# New FML-type website



## LuckyGirl3513 (Aug 10, 2009)

My newest work day distraction!

share my scandal

I'm still trying to get the nerve up to post something...


----------



## SuSana (Aug 10, 2009)

Wow do those people know how to spell?  Most of them sound made up.


----------



## TISH1124 (Aug 10, 2009)

^SO Agree...somne of that crap can't be true...Like I doubt someone could sneak into my house and screw me and I not know...weird...guess it makes for good reading


----------



## MAC_Whore (Aug 10, 2009)

Tha spellin' iz whuts skandalus on that cite.


----------



## frocher (Aug 10, 2009)

...


----------



## MzzRach (Aug 10, 2009)

Apparently anyone can post whatever, whenever?  Probably why the spelling is so horrific.


----------



## User27 (Aug 10, 2009)

Thank you all for sharing this site because I've got to try to beat Bob Saget now. XD

One time I was on the internet and I chatted with a 59 year old chinese man. He offered to show me his inch long penis. I declined.
Bob Saget, Cali -_ 08/10/2009 2:12 pm_

How the hell am I going to compete with that? Mine of course will be made up but I'm brainstorming. 
	

	
	
		
		

		
			





Edit : I've now impersonated an actor from the 80's but have confessed here on Specktra. That was way easier than I thought but beware of their two security codes being hard to read. 
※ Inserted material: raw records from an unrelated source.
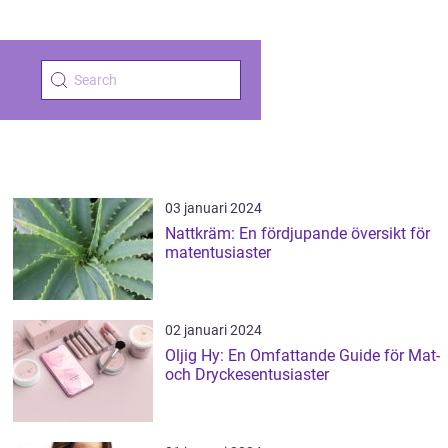
03 januari 2024
Nattkräm: En fördjupande översikt för
matentusiaster
02 januari 2024
Oljig Hy: En Omfattande Guide för Mat-
och Dryckesentusiaster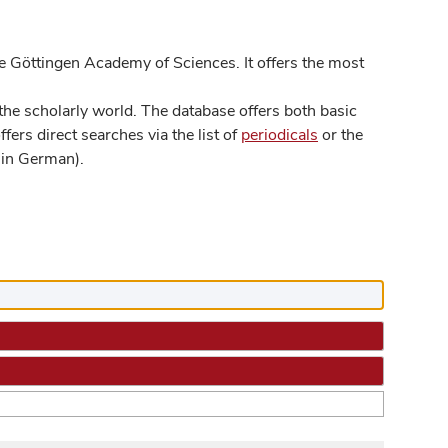
 Göttingen Academy of Sciences. It offers the most
he scholarly world. The database offers both basic
ers direct searches via the list of
periodicals
or the
in German).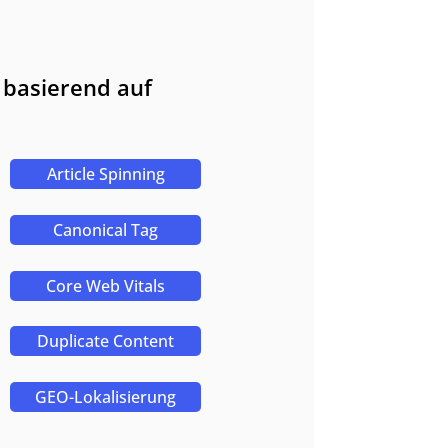
 basierend auf
Article Spinning
Canonical Tag
Core Web Vitals
Duplicate Content
GEO-Lokalisierung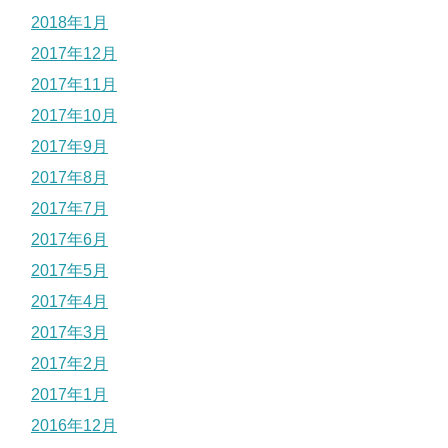
2018年1月
2017年12月
2017年11月
2017年10月
2017年9月
2017年8月
2017年7月
2017年6月
2017年5月
2017年4月
2017年3月
2017年2月
2017年1月
2016年12月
One time after filming an episode of Full House, Bob Saget and John Stamos wanted to hang out in my dressing room. We got a little drunk and ended up having the time of our lives. Needless to say my girlfriend Alanis Morisette was pissed about the entire thing and scored a number one hit.
Dave Coulier, Los Angeles, CA - 08/10/2009 4:04 pm


----------



## ShesNoGhost (Aug 14, 2009)

Quote:

   Originally Posted by *Casadalinnis* 

 
_ 
One time after filming an episode of Full House, Bob Saget and John Stamos wanted to hang out in my dressing room. We got a little drunk and ended up having the time of our lives. Needless to say my girlfriend Alanis Morisette was pissed about the entire thing and scored a number one hit.
Dave Coulier, Los Angeles, CA - 08/10/2009 4:04 pm_

 





That's so funny! You are my new hero.


----------



## cupcake_x (Aug 19, 2009)

Thanks for posting, it was entertaining. Although most of them made me a little weary. 

"i becames friend with this girl she was real cool and i started like her friend whos a guy so me and him started going out and sexing next thing you know and me the girl hooked up and started sexing lol playa playa and the guy still doesnt know i was doing his bestfriend whos a girl lol "

Oy vey.


----------



## LuckyGirl3513 (Aug 20, 2009)

Are yall still checking this? These people are SO ridiculous.. Haha but sooo entertaining...The spelling seems to have gotten a little better too...


----------